> **Page**
-- -- --

CODEWITHSUNDEEP
php
user3525985
user3525985

Reputation: 109

Is there something wrong with the logic I've applied in this conditional statement?

This is basically part of the paypal IPN , I'm checking to see if the order ID that was sent(txn_id) already exists. If it does I don't want anything to happen, if it doesn't then post to the database. It seems to post to the databse even though it exists, why is it doing that?

$receiver_email = $_POST['receiver_email']; 
$payment_status = $_POST['payment_status'];
$txn_id = $_POST['txn_id'];

$txn_sql =" SELECT * FROM test where item2 = $txn_id ";
$order_num = mysqli_query($Connection, $txn_sql);
$num_rows = mysqli_num_rows($order_num);

if ($num_rows > 0){

  $unique = 'no';
}
else {

  $unique = 'yes';
}



if ($receiver_email == "[email protected]" && $payment_status == "Completed" && $unique =="yes" ) {

$Connection = mysqli_connect("localhost", "user", "pw", "db");
// Check connection
if (mysqli_connect_errno()) {
 echo "Failed to connect to MySQL: " . mysqli_connect_error();
   }

 $sql="INSERT INTO test (item1, item2)

-- -- --

> **Data records**
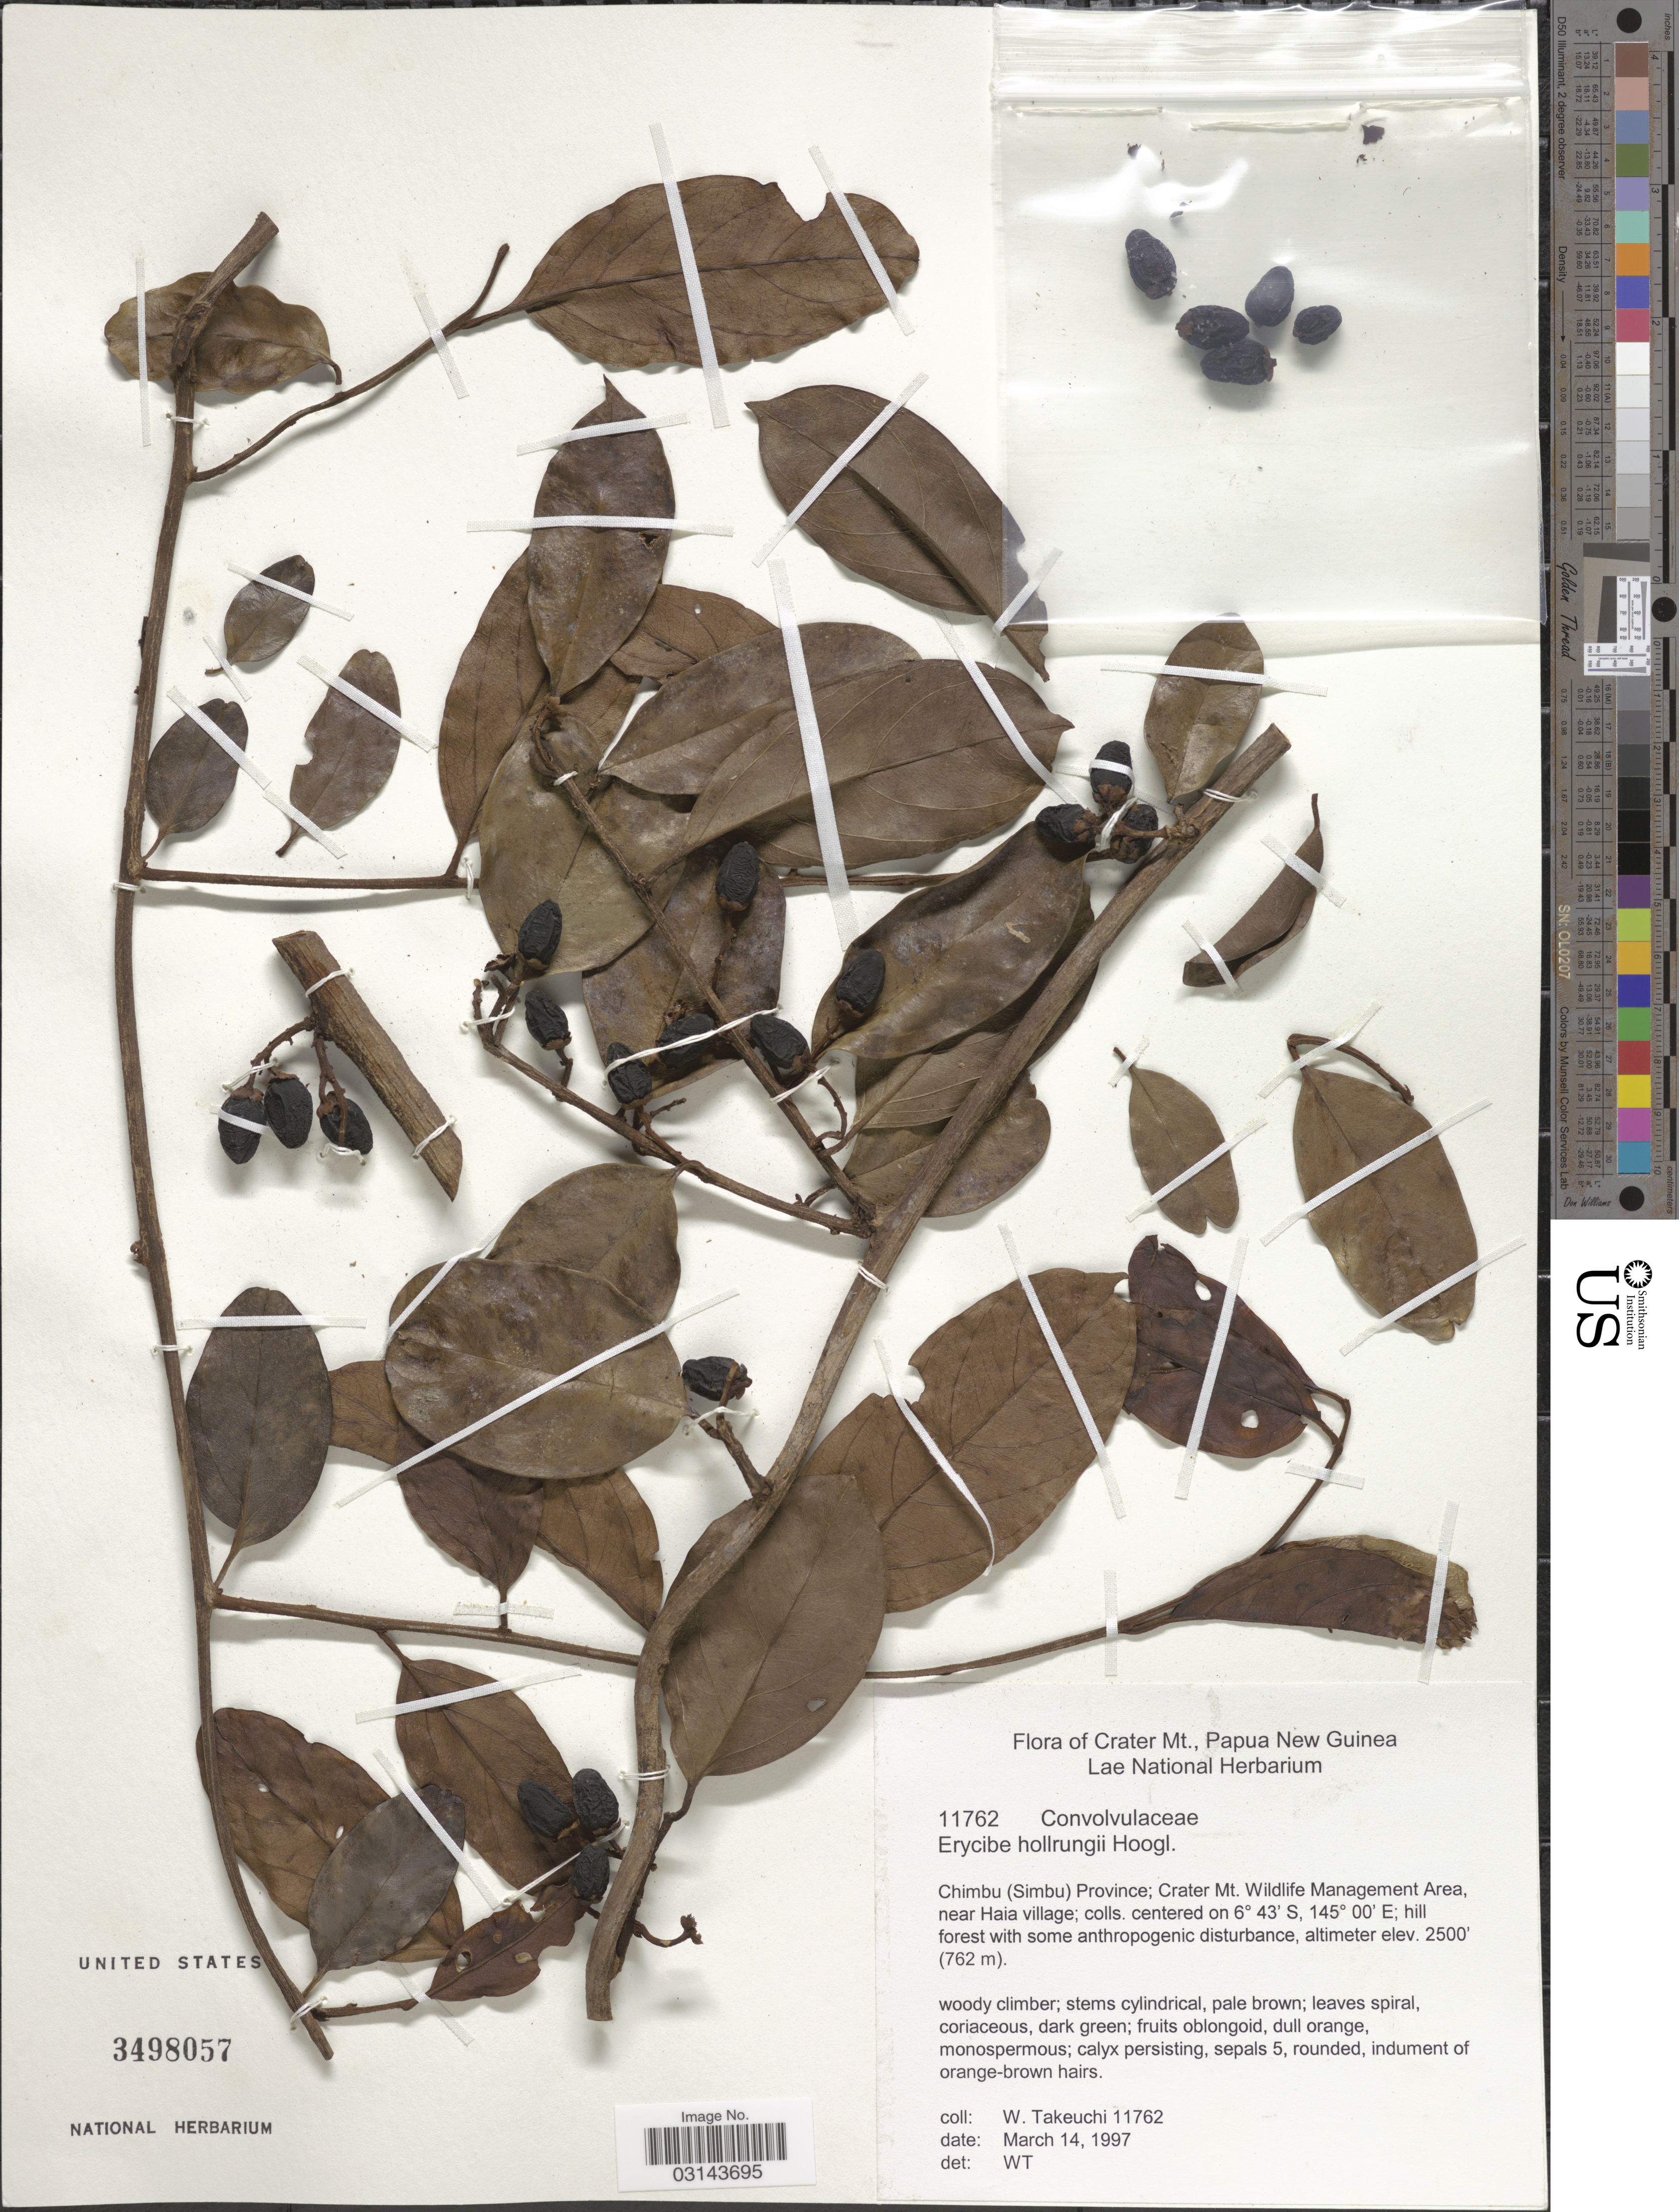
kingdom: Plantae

-- -- --

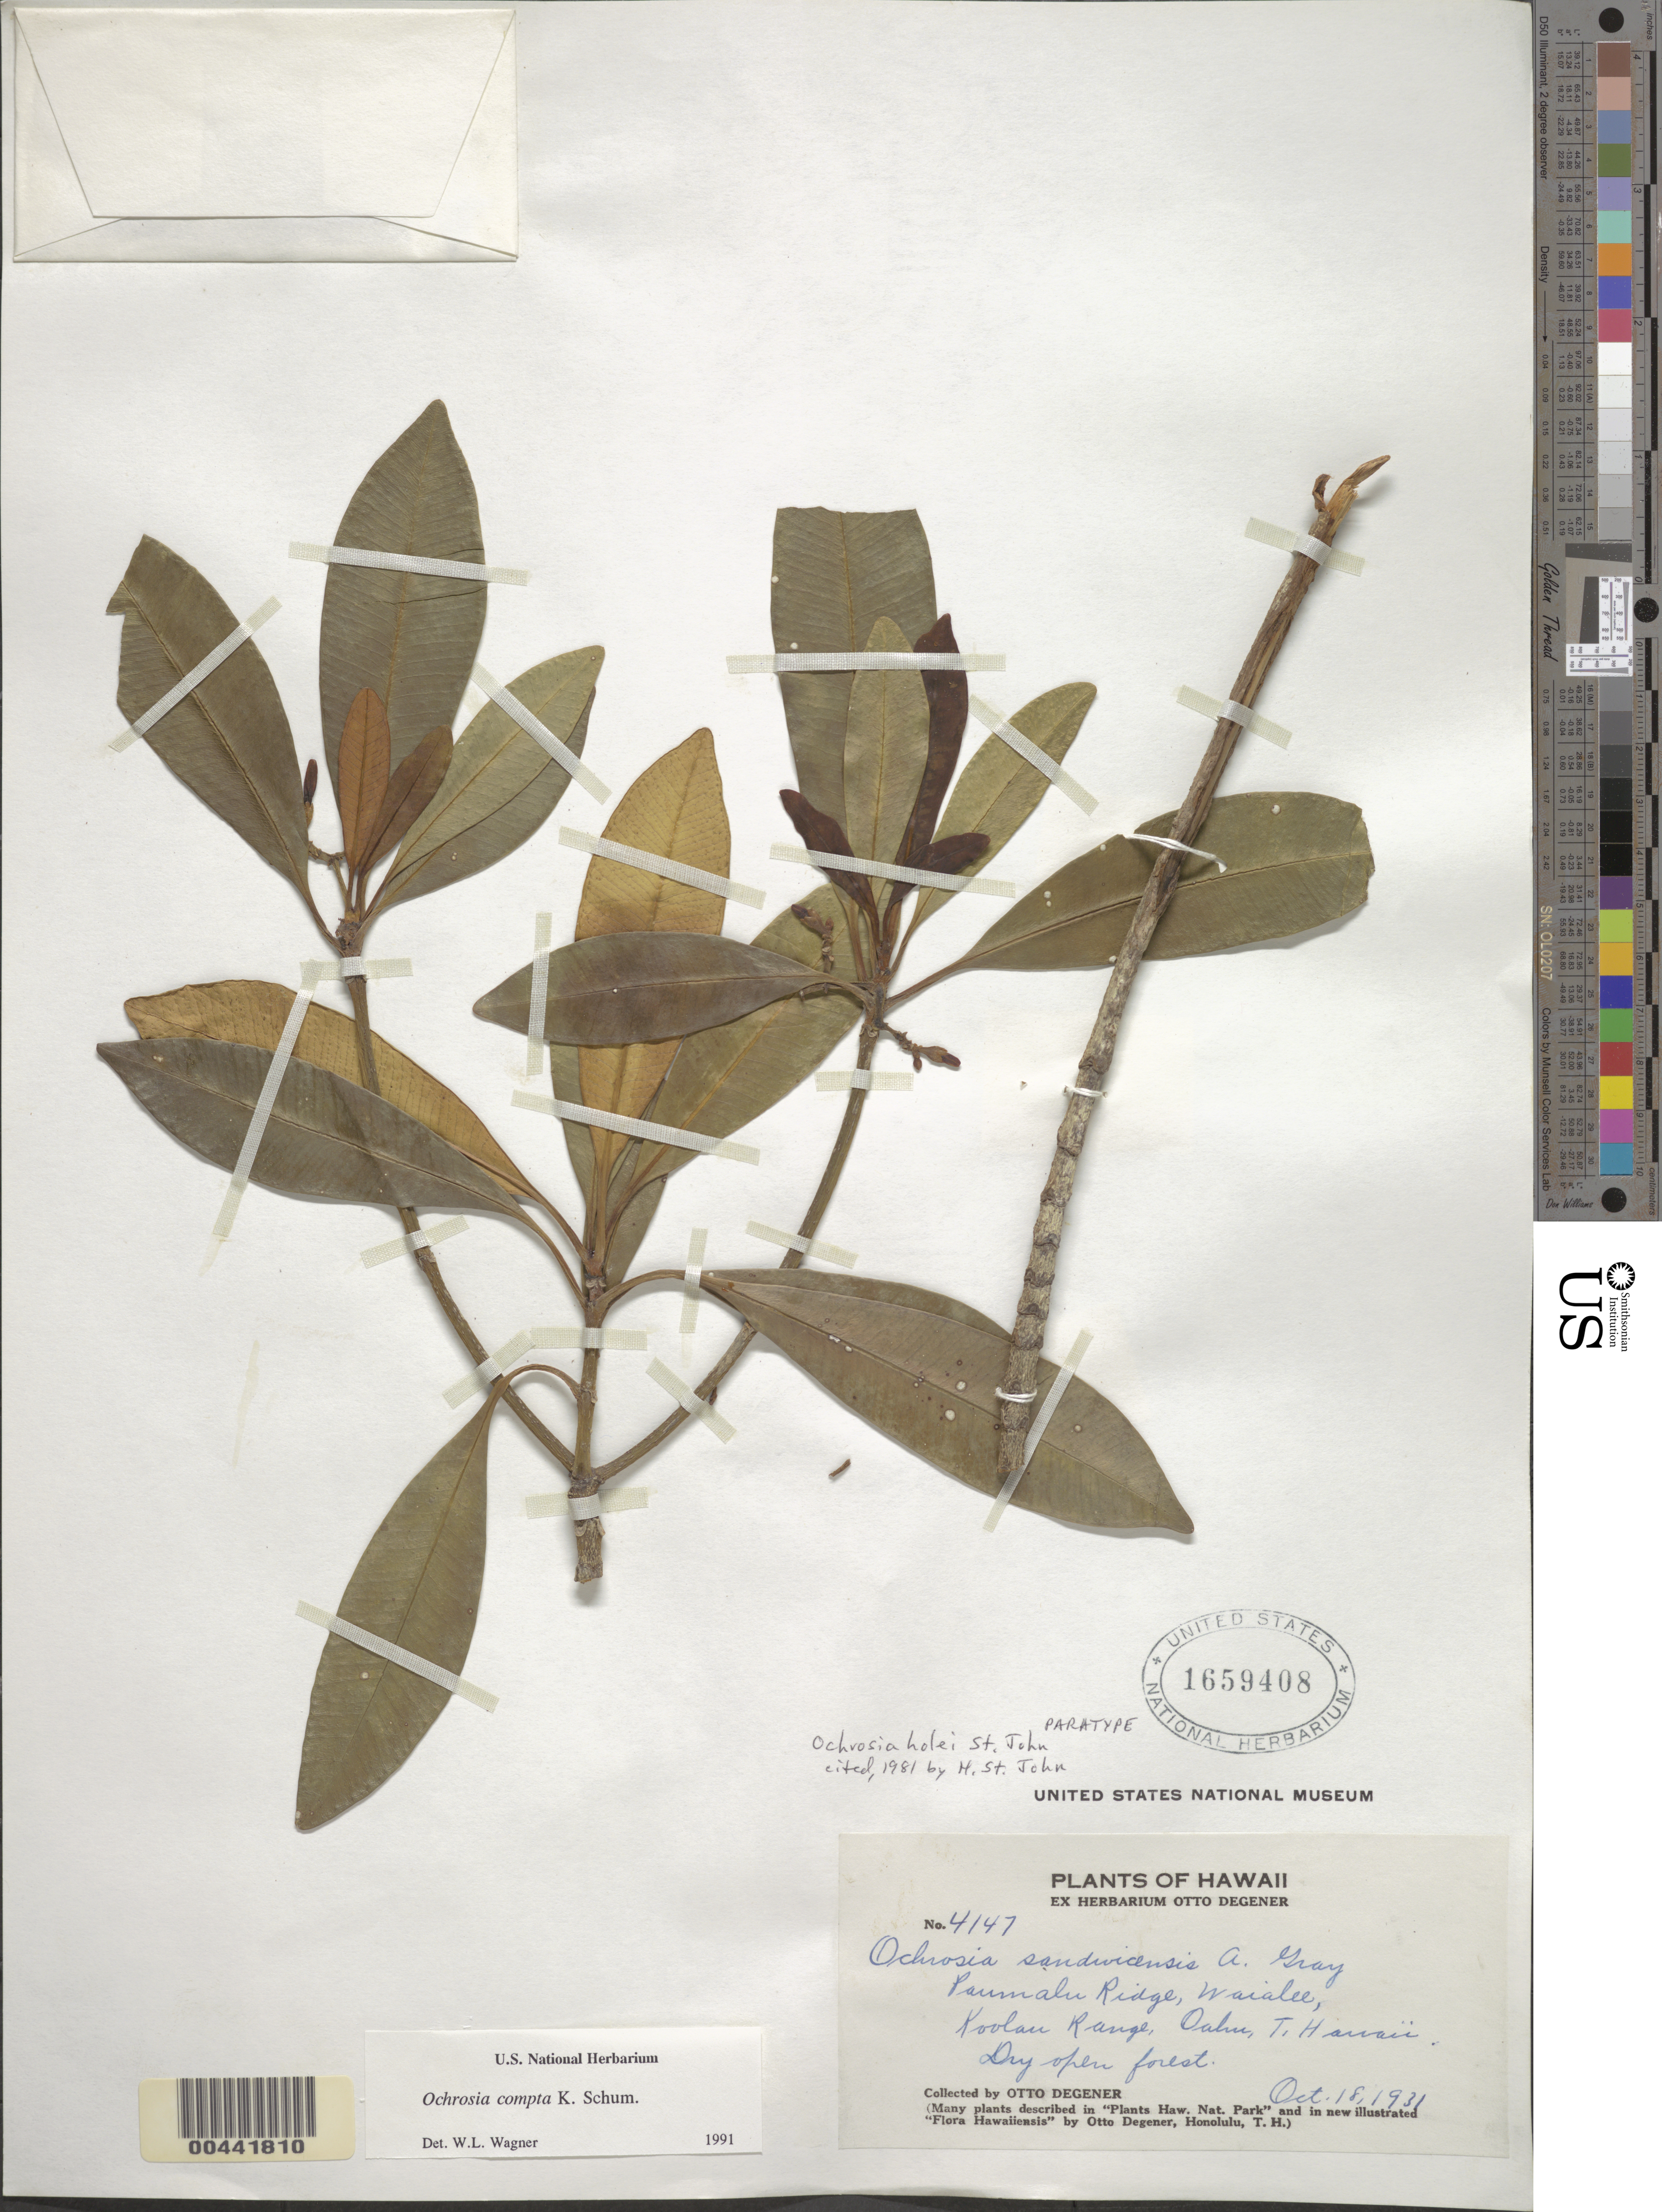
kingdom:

-- -- --

> **Given exercise A**
Decide whether each statement agrees with the thread, answering yes or no and quoting the thread's deciding words: (i) The poster wants nothing to happen when the order ID already exists. (ii) The problem described is that the code fails to post to the database. (iii) The condition for posting checks that the payment status equals "Completed".
> **Given exercise B**
From the thread, retype the part that opens with the words containing "This is basically" and closes with "it doing that?".

> **Exercise response A**
(i) Yes: "If it does I don't want anything to happen"
(ii) No: "It seems to post to the databse even though it exists"
(iii) Yes: "$payment_status == "Completed""

> **Exercise response B**
This is basically part of the paypal IPN , I'm checking to see if the order ID that was sent(txn_id) already exists. If it does I don't want anything to happen, if it doesn't then post to the database. It seems to post to the databse even though it exists, why is it doing that?